We recently published a list of the 12 Cheap Retail Stocks to Buy According to Hedge Funds. In this article, we are going to take a look at where Abercrombie & Fitch Co. (NYSE:ANF) stands against other cheap retail stocks to buy right now.

Will Trump’s Tariffs Impact Retail Stocks?

The Trump administration proposed 25% tariffs on goods imported from Canada and Mexico and 10% tariffs on Chinese-imported goods. Analysts believe these tariffs will affect retail stocks and the goods manufactured in the tariffed countries, at least theoretically. While tariffs on Mexico and Canada have been delayed, they have kicked in for China, according to Yahoo! Finance. This has led to several retailers moving sourcing out of China to contain costs.

Simeon Siegel, retail analyst at BMO Capital Markets, appeared in an episode of Yahoo! Finance’s Opening Bid podcast. Talking about the potential effect of Trump’s tariffs on retail stocks, he was of the opinion that we are focusing on tariffs more than is required. Taking a purely business perspective, he reasoned that a tariff is nothing more than a cost input going up, quite like how the cost of cotton, shipping, or labor can rise.

When such cases materialize, companies take steps to deal with the rising costs, but they don’t become all-encompassed by them. Siegel posited that the uncertainty surrounding this scenario is dramatically more concerning than the actual severity. Approaching the situation as an analyst, he said that he is focusing on companies with the pricing power and capability to deal with rising costs, regardless of why the costs are increasing. Healthy brands with healthy businesses are thus the way to approach this conversation.

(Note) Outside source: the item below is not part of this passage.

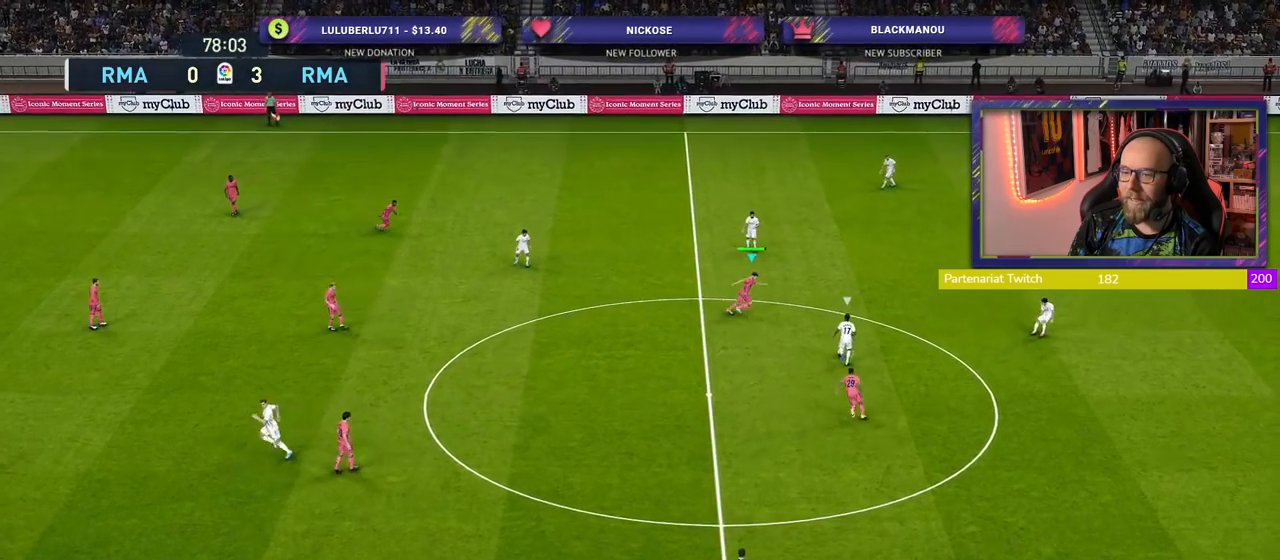
{"dt_ms": 500, "buttons": ["CROSS", "R1"], "left_stick": "center", "right_stick": "center", "events": [[20, "CROSS", "down"], [240, "R2", "up"], [360, "left_stick", "center"], [420, "R1", "down"]]}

Big Tech’s Massive CapEx Plans: Will They Affect Retailers?

Big Tech’s massive capex plans dictate the potential spending of a cumulative $325 billion in capital expenditures and investments in 2025, primarily due to a strong commitment to building AI infrastructure. While it does not seem evident, Morgan Stanley is of the opinion that retail stocks might be the overlooked winners of these significant AI investment plans. AI “hyperscalers” are invested in a spending race, which might prove to be a tailwind hidden in plain sight for the retail sector, which is already evolving due to the technological leap surrounding AI, automation, and data.

Equity analyst Simeon Gutman said that while retailers may not be as invested in pursuing AI infrastructure investments as tech companies, “the tech capex boom suggests retailers are on the verge of and should benefit from a technology inflection.” The announced $325 billion may not be an initiative taken to directly impact the retail sector, but Morgan Stanley predicts that it may result in a capex boost amidst retailers in a position to afford it. The boom may present big-box retailers with significant investing opportunities to improve and augment automation, in-store experiences, and advertising. Consequently, market share gains may materialize for retailers in the best position to invest.

Our Methodology 

We sifted through stock screeners, online rankings, and ETFs to compile a list of 30 retail stocks. We checked their forward P/E ratios (less than 15) and then selected the top 12 most popular stocks among elite hedge funds as of Q3 2024. We sourced the hedge fund sentiment data from Insider Monkey’s database. The list is sorted in ascending order of hedge fund sentiment. Please note that the forward P/E ratios are as of February 11, 2025.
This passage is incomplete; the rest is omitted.